Damit in dieser Hinsicht nichts mehr „anbrennt“, hat Dr. Schieben ein Sales- und Marketingtraineeprogramm ins Leben gerufen. Es wird ein Pool von Kandidaten mit hohem Potenzial für spätere Managementpositionen geschaffen. Das setzt bereits eine gute theoretische Bildung, also BWL-Abschluss oder vergleichbare Abschlüsse voraus. Nach anderthalb Jahren kommt es dann zur Entscheidung, entweder Weiterbeschäftigung im Bridgestone-Konzern oder Wechsel in andere Märkte zu anderen Firmen.

Das Programm ist in drei sechsmonatige Semester unterteilt. Dabei wird das erste Semester als allgemeine Einführungs- und Orientierungsphase betrachtet. Nachdem auf der Basis des Beurteilungssystems die zu erreichenden Ziele definiert worden sind, geht es darum, den Trainee in alle wichtigen Abteilungen einzuführen, begonnen beim Verkauf Innen, über Sales Administration, Sales Controlling, Customer Service, Logistik und Technik. Er wechselt zwischen den Abteilungen Pkw- und Lkw-Marketing hin und her und wird einem gründlichen Produkttraining in den Bereichen Pkw und Lkw unterzogen. Parallel dazu verläuft die Eingewöhnung in die Kultur des Unternehmens.

Das zweite Semester ist eine Spezialisierungsphase. Der Trainee übernimmt erste Verantwortungen im Verkauf und wird von Mentoren im Job begleitet und auch gerne als Assistent zu Spezialprojekten hinzugezogen. Die zu absolvierenden Trainings sind schon sehr anspruchsvoll. Ohne Intensivtraining „Reifenspezialist“, zu absolvieren im Bridgestone European Education Center in Rom, läuft nichts. Ein Managementtraining „Zeit- und Gebietsplanung“ steht ebenso auf der Agenda wie ein umfassendes Verkaufstraining.

Im dritten Semester geht es darum, den Mitarbeiter Berufserfahrung sammeln zu lassen. Zu diesem Zweck soll ihm Verantwortung für einen definierten Kundenkreis übertragen werden. Und auch jetzt laufen die Trainings weiter wie Techniktraining, Business-Development-Training und last, but not least Präsentationstraining bis nach 18 Monaten die Stunde der Wahrheit folgt: Die Entscheidung darüber, ob der Kandidat von Bridgestone übernommen wird oder auf eine große Karriere außerhalb des japanischen Konzerns setzen muss.

Alle beschriebenen Maßnahmen verraten natürlich die lange Sicht und die weit vorausschauende Planung eines Großkonzerns. Die besten Leute bekommt man nicht so einfach.
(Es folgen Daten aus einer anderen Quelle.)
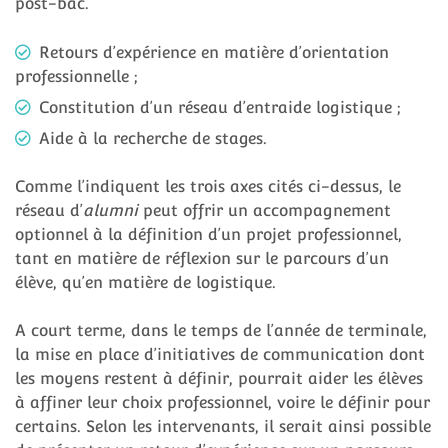
post-bac.
Retours d’expérience en matière d’orientation
professionnelle ;
Constitution d’un réseau d’entraide logistique ;
Aide à la recherche de stages.
Comme l’indiquent les trois axes cités ci-dessus, le
réseau d’
alumni
peut offrir un accompagnement
optionnel à la définition d’un projet professionnel,
tant en matière de réflexion sur le parcours d’un
élève, qu’en matière de logistique.
A court terme, dans le temps de l’année de terminale,
la mise en place d’initiatives de communication dont
les moyens restent à définir, pourrait aider les élèves
à affiner leur choix professionnel, voire le définir pour
certains. Selon les intervenants, il serait ainsi possible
Die besten Leute findet man auch nicht immer nur an den Universitäten, und nicht jeder mit Prädikatsexamen kann als geeignet angesehen werden und auch zum Unternehmen passen. Traineeprogramme dieser Art leisten aber sehr mittelfristig und erst recht langfristig einen gewaltigen Beitrag dazu, ein Unternehmen wirklich gut führen zu können. Die besten Mitarbeiter hat man meist dann, wenn man sie selbst ausgebildet und über Jahre immer weiter trainiert hat. Eine Unternehmenskultur kann man nicht nur auf ein Stück Papier schreiben, man muss sie leben und vorleben und all diejenigen, die neu in ein Unternehmen kommen, müssen die Chance bekommen, die Kultur kennen zu lernen, sich mit ihr zu infizieren, um sich letztlich damit voll und ganz zu identifizieren. Je öfter dies gelingt, umso besser für ein Unternehmen.

Das, was in Bad Homburg derzeit beginnt, wird sich in der Bilanz nicht allzu schnell niederschlagen, aber es ist wohl mit der wesentlichste Beitrag, den ein vorausschauendes Management leisten kann. Und je besser diese Programme sind, je konsequenter sie verfolgt werden, umso schwieriger wird es langfristig für Seiteneinsteiger werden.